What you are asked to do: Tell how many lines in the data contain the word "muld", and leave out everything else.
──────
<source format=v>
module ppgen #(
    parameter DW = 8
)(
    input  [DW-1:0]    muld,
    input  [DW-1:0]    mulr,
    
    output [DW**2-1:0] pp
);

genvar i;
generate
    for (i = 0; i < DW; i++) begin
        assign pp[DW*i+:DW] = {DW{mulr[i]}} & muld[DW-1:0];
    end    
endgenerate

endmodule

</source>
──────
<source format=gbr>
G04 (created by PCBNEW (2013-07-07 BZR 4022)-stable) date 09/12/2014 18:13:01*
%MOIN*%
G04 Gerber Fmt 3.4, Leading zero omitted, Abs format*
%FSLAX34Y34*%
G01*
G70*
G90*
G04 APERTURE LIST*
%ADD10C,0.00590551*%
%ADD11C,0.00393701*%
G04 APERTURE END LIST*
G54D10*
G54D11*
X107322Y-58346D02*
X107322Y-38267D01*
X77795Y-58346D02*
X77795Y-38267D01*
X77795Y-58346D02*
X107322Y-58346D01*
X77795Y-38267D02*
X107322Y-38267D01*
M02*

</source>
──────
Written reply: 2